A group of scientists analyzing global data collected over the past four decades have found a “rapid increase” in ocean plastic pollution since 2005, according to a research article published in the journal Plos One. That increase has created a “plastic smog” in the world’s oceans made up of an estimated 171 trillion plastic particles, the scientists said.
The authors used 11,777 samples taken from the surface layer of oceans, which is roughly the first 600 feet of depth, to estimate the average amount of microplastics in that layer over time, then compared that to an historic overview of international policy measures aimed at reducing ocean pollution.

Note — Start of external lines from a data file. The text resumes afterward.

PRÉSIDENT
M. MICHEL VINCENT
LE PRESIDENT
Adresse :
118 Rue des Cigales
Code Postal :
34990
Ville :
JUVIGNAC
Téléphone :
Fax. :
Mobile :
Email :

“Our data shows an increase in ocean plastic pollution at the same time as a decrease in effective laws and agreements. There are many factors to consider (e.g., increases in production and waste, fragmentation of existing plastics), but the need for legally binding agreements cannot be overstated,” said The 5 Gyres Institute, which organized the study.
The researchers said they identified similar trends for plastic pollution on beaches, and that “these parallel trends strongly suggest that plastic pollution in the world’s oceans during the past 15 years has reached unprecedented levels.”
Without urgent policy intervention to limit plastic production, they said, the rate at which plastic waste will enter the ocean between now and 2040 will increase by around 2.6 times.
“The exponential increase in microplastics across the world’s oceans is a stark warning that we must act now at a global scale, stop focusing on cleanup and recycling, and usher in an age of corporate responsibility for the entire life of the things they make,” said Dr. Marcus Eriksen, one of the authors of the study.
Eriksen said the increase in plastic waste over the past decade and a half corresponded with a decrease in the effectiveness of maritime policies.
“Cleanup is futile if we continue to produce plastic at the current rate, and we have heard about recycling for too long while the plastic industry simultaneously rejects any commitments to buy recycled material or design for recyclability. It’s time to address the plastic problem at the source.”